What you return must match the records below exactly, apart from the omitted pictures.

= = = =

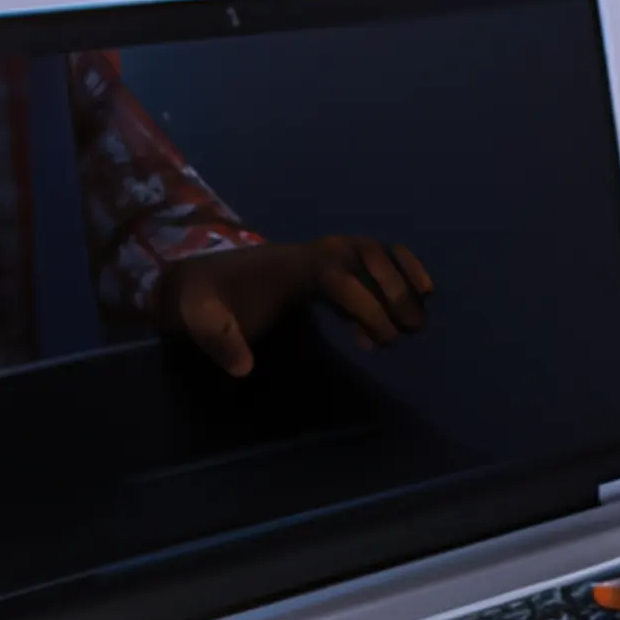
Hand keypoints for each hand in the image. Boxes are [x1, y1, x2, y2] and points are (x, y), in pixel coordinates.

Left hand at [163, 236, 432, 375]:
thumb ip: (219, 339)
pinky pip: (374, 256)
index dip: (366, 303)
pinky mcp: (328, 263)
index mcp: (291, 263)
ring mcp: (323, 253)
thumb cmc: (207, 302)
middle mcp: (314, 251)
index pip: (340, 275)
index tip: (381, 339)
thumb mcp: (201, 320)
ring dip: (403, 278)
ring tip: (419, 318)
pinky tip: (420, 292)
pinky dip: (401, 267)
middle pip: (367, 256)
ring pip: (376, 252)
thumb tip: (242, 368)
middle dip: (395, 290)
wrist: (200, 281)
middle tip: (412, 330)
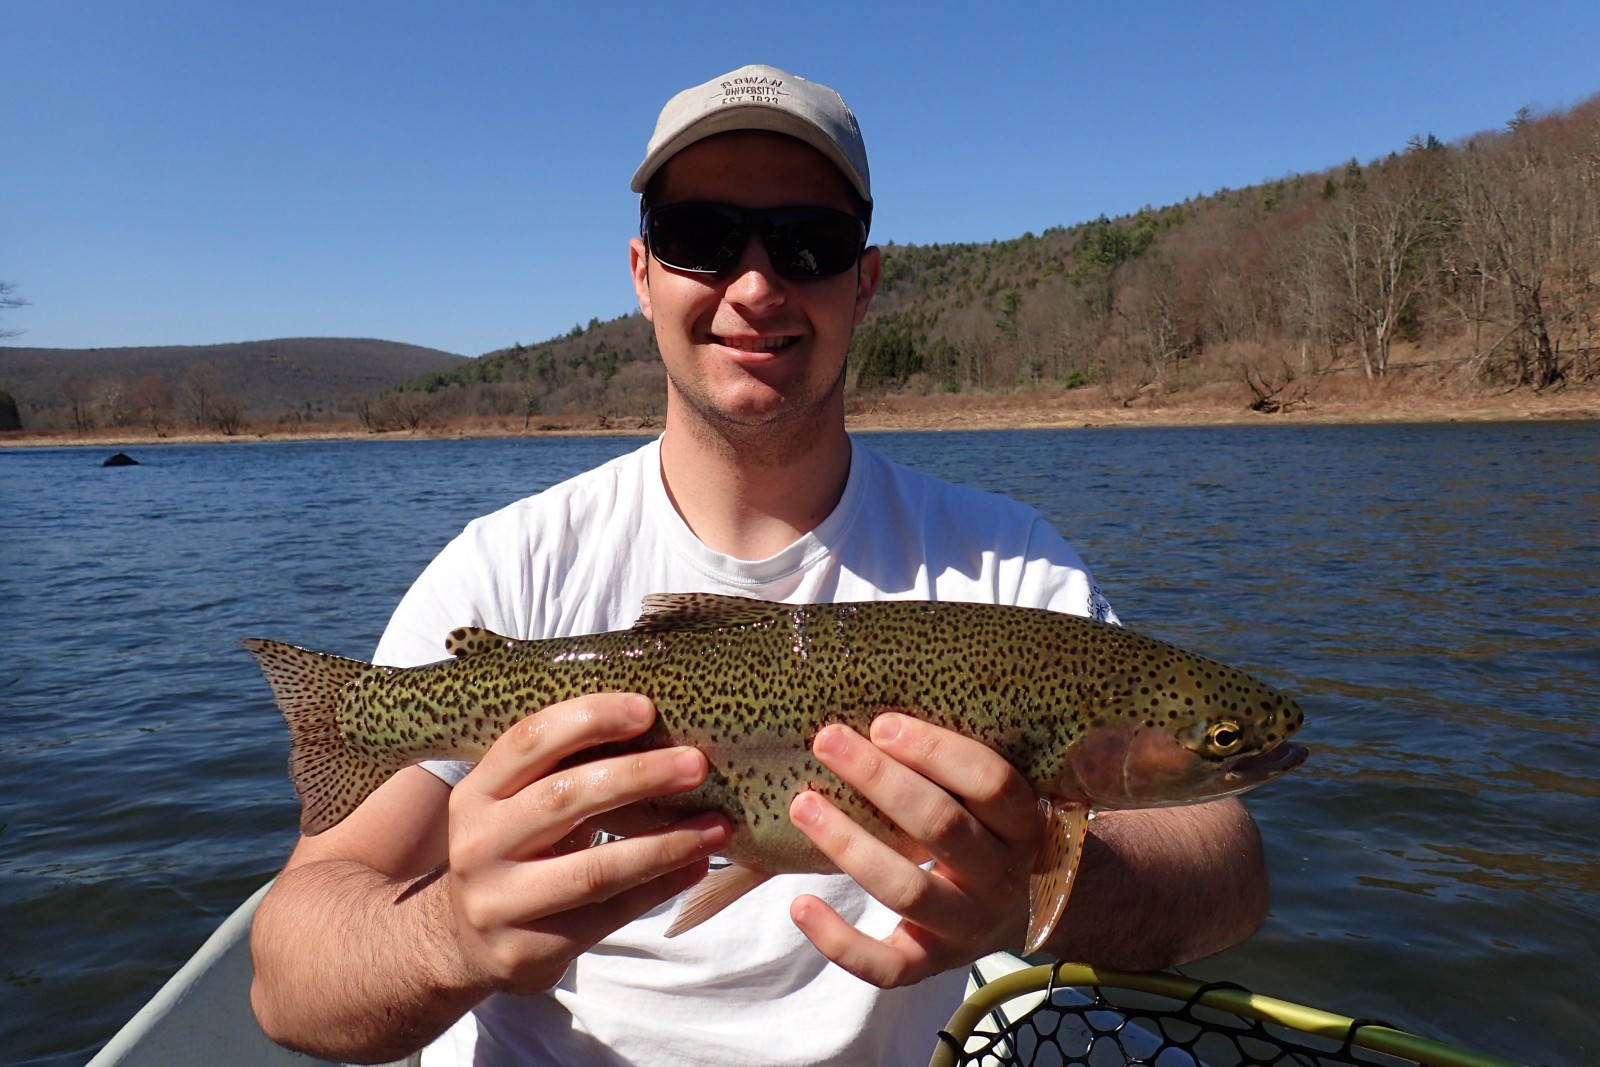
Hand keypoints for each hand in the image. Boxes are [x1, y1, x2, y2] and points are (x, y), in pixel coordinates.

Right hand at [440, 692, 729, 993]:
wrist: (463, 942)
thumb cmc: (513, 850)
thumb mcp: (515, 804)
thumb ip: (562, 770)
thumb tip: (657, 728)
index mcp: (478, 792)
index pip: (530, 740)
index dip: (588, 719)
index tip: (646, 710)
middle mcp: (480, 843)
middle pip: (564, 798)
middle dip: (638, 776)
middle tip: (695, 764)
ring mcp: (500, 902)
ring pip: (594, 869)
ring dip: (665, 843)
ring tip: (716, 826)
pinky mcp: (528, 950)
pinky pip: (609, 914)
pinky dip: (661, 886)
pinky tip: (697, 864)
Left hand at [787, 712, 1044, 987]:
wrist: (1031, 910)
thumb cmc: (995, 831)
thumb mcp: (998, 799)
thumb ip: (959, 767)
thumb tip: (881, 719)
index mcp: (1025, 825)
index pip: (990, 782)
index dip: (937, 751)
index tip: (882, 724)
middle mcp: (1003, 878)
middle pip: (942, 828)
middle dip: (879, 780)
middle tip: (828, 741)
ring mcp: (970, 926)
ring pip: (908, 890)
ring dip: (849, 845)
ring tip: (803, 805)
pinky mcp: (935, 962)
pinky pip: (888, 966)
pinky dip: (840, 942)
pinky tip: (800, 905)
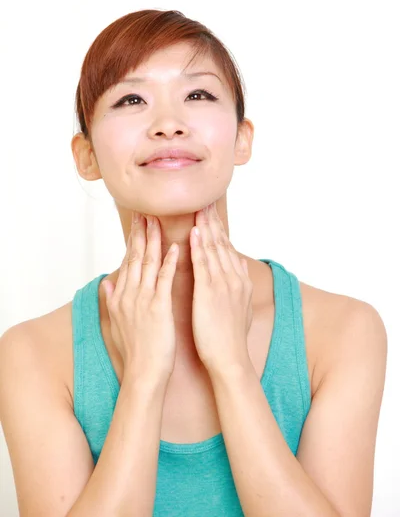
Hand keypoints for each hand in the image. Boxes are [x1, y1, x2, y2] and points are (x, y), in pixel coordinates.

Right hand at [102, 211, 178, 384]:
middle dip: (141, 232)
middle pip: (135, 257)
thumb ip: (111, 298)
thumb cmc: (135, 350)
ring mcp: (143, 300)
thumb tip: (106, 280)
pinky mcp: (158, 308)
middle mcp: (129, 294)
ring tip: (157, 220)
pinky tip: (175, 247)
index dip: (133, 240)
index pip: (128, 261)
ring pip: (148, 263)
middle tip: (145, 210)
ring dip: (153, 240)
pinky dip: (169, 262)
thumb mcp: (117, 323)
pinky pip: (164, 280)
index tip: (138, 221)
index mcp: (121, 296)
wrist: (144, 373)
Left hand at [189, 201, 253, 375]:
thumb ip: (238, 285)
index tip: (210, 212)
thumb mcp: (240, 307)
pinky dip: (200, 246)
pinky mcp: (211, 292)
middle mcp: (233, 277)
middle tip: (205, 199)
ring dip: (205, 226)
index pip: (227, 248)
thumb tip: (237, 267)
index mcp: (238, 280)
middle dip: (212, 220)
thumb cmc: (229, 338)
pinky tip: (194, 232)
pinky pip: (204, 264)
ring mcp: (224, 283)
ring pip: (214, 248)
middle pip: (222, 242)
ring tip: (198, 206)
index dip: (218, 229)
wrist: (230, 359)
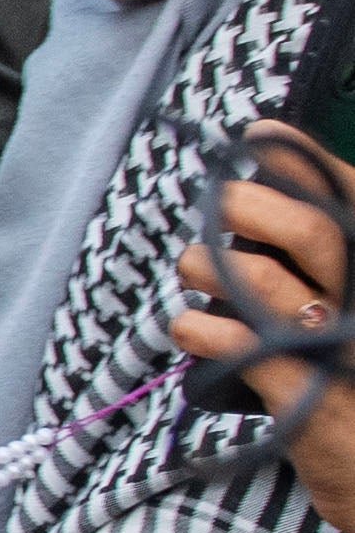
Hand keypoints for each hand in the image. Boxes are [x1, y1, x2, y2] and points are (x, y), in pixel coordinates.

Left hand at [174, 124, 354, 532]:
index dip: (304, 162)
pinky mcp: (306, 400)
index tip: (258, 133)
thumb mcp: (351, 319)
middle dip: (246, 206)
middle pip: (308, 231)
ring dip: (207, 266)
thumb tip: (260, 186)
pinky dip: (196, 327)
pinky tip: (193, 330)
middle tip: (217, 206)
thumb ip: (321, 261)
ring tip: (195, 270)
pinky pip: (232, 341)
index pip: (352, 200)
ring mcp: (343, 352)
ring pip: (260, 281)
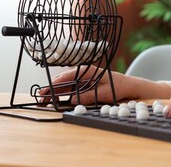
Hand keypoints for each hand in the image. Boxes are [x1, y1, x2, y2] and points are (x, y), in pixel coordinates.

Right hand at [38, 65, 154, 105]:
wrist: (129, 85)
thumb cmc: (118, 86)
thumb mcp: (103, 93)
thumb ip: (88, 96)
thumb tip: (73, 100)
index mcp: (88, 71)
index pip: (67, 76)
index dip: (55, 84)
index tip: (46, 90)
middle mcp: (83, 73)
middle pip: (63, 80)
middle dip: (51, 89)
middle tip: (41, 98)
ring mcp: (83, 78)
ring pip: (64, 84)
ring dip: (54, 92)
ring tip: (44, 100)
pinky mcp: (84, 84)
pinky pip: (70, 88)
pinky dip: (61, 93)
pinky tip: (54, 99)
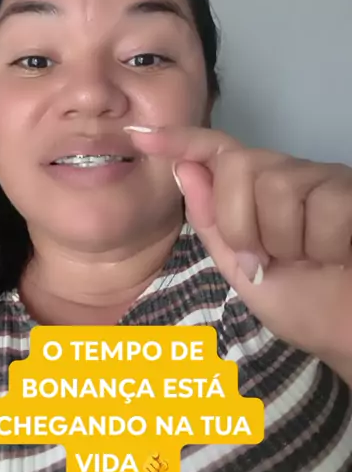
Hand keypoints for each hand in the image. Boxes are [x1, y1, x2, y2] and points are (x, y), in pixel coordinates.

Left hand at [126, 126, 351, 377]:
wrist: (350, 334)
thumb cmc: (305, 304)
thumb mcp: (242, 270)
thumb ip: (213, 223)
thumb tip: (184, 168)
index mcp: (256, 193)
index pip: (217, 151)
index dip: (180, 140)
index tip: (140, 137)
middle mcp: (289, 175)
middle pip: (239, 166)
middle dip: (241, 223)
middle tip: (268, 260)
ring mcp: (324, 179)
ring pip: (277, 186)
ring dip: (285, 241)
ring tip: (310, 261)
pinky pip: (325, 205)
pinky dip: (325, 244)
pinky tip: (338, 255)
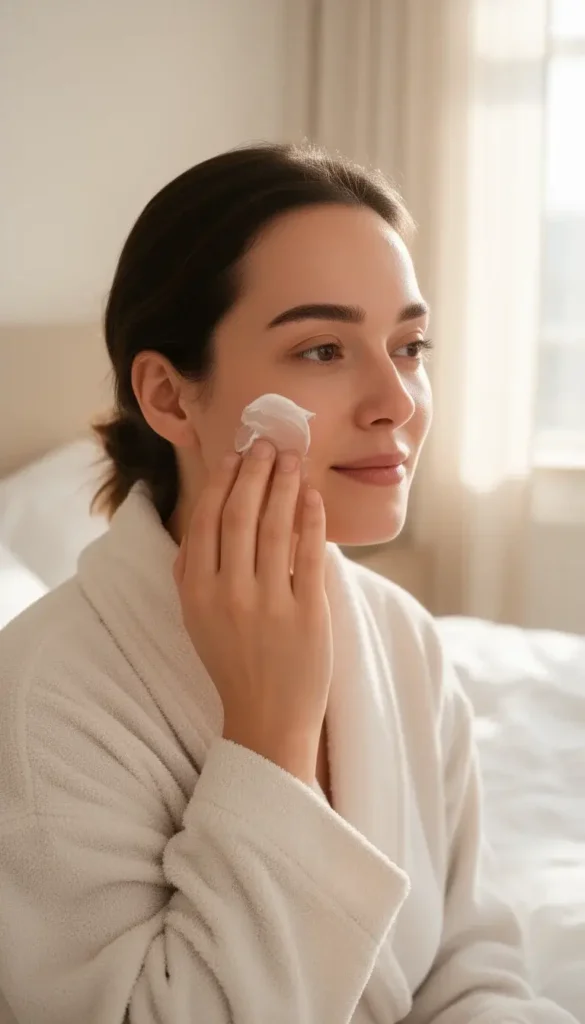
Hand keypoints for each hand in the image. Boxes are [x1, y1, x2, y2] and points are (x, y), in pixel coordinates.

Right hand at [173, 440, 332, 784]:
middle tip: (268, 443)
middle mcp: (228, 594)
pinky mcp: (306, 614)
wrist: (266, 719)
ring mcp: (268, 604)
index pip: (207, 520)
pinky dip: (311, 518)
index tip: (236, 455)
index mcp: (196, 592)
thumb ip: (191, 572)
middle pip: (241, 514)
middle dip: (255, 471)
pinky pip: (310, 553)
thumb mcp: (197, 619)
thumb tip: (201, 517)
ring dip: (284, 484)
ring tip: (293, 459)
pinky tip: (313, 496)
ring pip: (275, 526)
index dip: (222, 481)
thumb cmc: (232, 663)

= = = =

Answer to this exercise:
Hand keypoints for each hand in the image. Boxes are [x1, y1, x2, y2] and points are (x, y), in pixel coordinates.

Left hand at [163, 236, 432, 375]:
thumb ip: (219, 339)
pinky pip: (374, 256)
index dip: (366, 303)
pinky mcp: (328, 263)
index mcp: (291, 263)
ring mcp: (323, 253)
thumb cmc: (207, 302)
middle mcp: (314, 251)
index pip: (340, 275)
index tip: (381, 339)
thumb mcp: (201, 320)
ring dip: (403, 278)
ring tip: (419, 318)
pinky tip: (420, 292)
pinky dip: (401, 267)
middle pip: (367, 256)
ring pip: (376, 252)
thumb tip: (242, 368)
middle dip: (395, 290)
wrist: (200, 281)
middle tip: (412, 330)
Hand keypoints for each hand in the image. Boxes are [x1, y1, x2, y2] and points are (x, y), in pixel coordinates.

Right hand at [440, 692, 729, 993]:
wrist: (463, 942)
thumb cmc: (513, 850)
thumb mcp: (515, 804)
thumb ip: (562, 770)
thumb tip: (657, 728)
index mcp: (478, 792)
index pip: (530, 740)
index dip: (588, 719)
index tip: (646, 710)
middle mcp: (480, 843)
middle pip: (564, 798)
middle dip: (638, 776)
middle tip: (695, 764)
ring mcp: (500, 902)
ring pip: (594, 869)
ring dip: (665, 843)
ring tip: (716, 826)
pinky mcp: (528, 950)
pinky pip: (609, 914)
pinky dip: (661, 886)
pinky tip: (697, 864)
Left hand at [787, 712, 1044, 987]:
wrist: (1031, 910)
thumb cmc: (995, 831)
thumb mcp: (998, 799)
thumb ip: (959, 767)
thumb tip: (881, 719)
index mcp: (1025, 825)
index pip: (990, 782)
index dip: (937, 751)
index tip: (882, 724)
middle mcp: (1003, 878)
middle pip: (942, 828)
middle dip: (879, 780)
middle tip: (828, 741)
ring mcp: (970, 926)
ring pip: (908, 890)
ring dip: (849, 845)
ring tip: (803, 805)
pinky mcp: (935, 962)
pinky pip: (888, 966)
pinky dip: (840, 942)
pinky tip: (800, 905)
Hand keypoints for each hand in the image. Boxes are [x1, y1, x2, y2] and points are (x, y), in pixel coordinates.

Right hand at [102, 211, 178, 384]:
middle dip: (141, 232)
middle pip: (135, 257)
thumb ip: (111, 298)
thumb cmc: (135, 350)
ring mcp: (143, 300)
thumb tip: (106, 280)
pinky mcp: (158, 308)
middle mcp: (129, 294)
ring tip: (157, 220)
pinky tip: (175, 247)
index dip: (133, 240)
index pip: (128, 261)
ring pip: (148, 263)
middle tip: (145, 210)
ring dip: (153, 240)
pinky dip: (169, 262)
thumb mcp: (117, 323)
pinky pip: (164, 280)
index tip: (138, 221)
index mcp: (121, 296)
wrist: (144, 373)
Left hand at [189, 201, 253, 375]:
thumb ip: (238, 285)
index tip: (210, 212)
thumb mcp: (240, 307)
pinky dip: (200, 246)
pinky mcp: (211, 292)
middle mcp: (233, 277)
middle tip: (205, 199)
ring dip: (205, 226)
index pip: (227, 248)
thumb tip: (237, 267)
index mcp: (238, 280)
middle dip: (212, 220)
thumb cmc: (229, 338)
pinky tip: (194, 232)
pinky pip: (204, 264)
ring mcp: (224, 283)
ring pip: (214, 248)
middle pip: (222, 242)
ring tip: (198, 206)
index dip: (218, 229)
wrist: (230, 359)
Hand keypoints for each hand in the image. Boxes are [x1, y1, x2, y2] and points are (x, y), in pixel coordinates.

Left hand at [174, 124, 354, 532]:
index dip: (304, 162)
pinky mcp: (306, 400)
index tip: (258, 133)
thumb mcp: (351, 319)
middle dip: (246, 206)
middle pip: (308, 231)
ring dip: (207, 266)
thumb tip: (260, 186)
pinky dip: (196, 327)
pinky tip: (193, 330)
middle tip: (217, 206)
thumb ip: (321, 261)
ring tip: (195, 270)
pinky pip: (232, 341)
index pip: (352, 200)
ring mcp: (343, 352)
ring pip: (260, 281)
Hand keypoints for each hand in the image. Boxes are [x1, y1, x2, y2] and points are (x, y), in pixel coordinates.

Right hand at [38, 65, 154, 105]:
wrist: (129, 85)
thumb cmc: (118, 86)
thumb mcp: (103, 93)
thumb ip: (88, 96)
thumb tip: (73, 100)
index mcp: (88, 71)
index pip: (67, 76)
index dip: (55, 84)
index tip: (46, 90)
middle mcp: (83, 73)
middle pip: (63, 80)
middle dip: (51, 89)
middle tip: (41, 98)
ring mcp: (83, 78)
ring pip: (64, 84)
ring dip: (54, 92)
ring tip: (44, 100)
pinky mcp: (84, 84)
pinky pip: (70, 88)
pinky dip: (61, 93)
pinky tip: (54, 99)
Hand keypoints for each hand in the image. Boxes are [x1, y1, x2, y2] and points are (x, y), in pixel coordinates.

Left hand at [126, 126, 351, 377]:
wrist: (350, 334)
thumb cmc: (305, 304)
thumb mcp: (242, 270)
thumb ip: (213, 223)
thumb tip: (184, 168)
index mcp: (256, 193)
index pip: (217, 151)
index dip: (180, 140)
index tip: (140, 137)
middle mcp: (289, 175)
middle pip: (239, 166)
middle dip: (241, 223)
middle tip: (268, 260)
ring mcp: (324, 179)
ring pip: (277, 186)
ring dip: (285, 241)
ring tip: (310, 261)
pinky pip: (325, 205)
pinky dip: (325, 244)
pinky tip: (338, 255)
Hand keypoints for each hand in the image. Boxes are [x1, y1, x2, y2] and points are (x, y), in pixel coordinates.

Right hand at [173, 440, 332, 784]:
middle tip: (268, 443)
middle mcp: (228, 594)
pinky mcp: (306, 614)
wrist: (266, 719)
ring mcp: (268, 604)
index pip: (207, 520)
pinky dip: (311, 518)
index tip: (236, 455)
index mcp: (196, 592)
thumb ip: (191, 572)
middle pip: (241, 514)
middle dip: (255, 471)
pinky pip: (310, 553)
thumb mcp: (197, 619)
thumb tip: (201, 517)
ring dip: (284, 484)
ring tip: (293, 459)
pinky tip: (313, 496)
ring pip: (275, 526)
index dip: (222, 481)
thumb cmc: (232, 663)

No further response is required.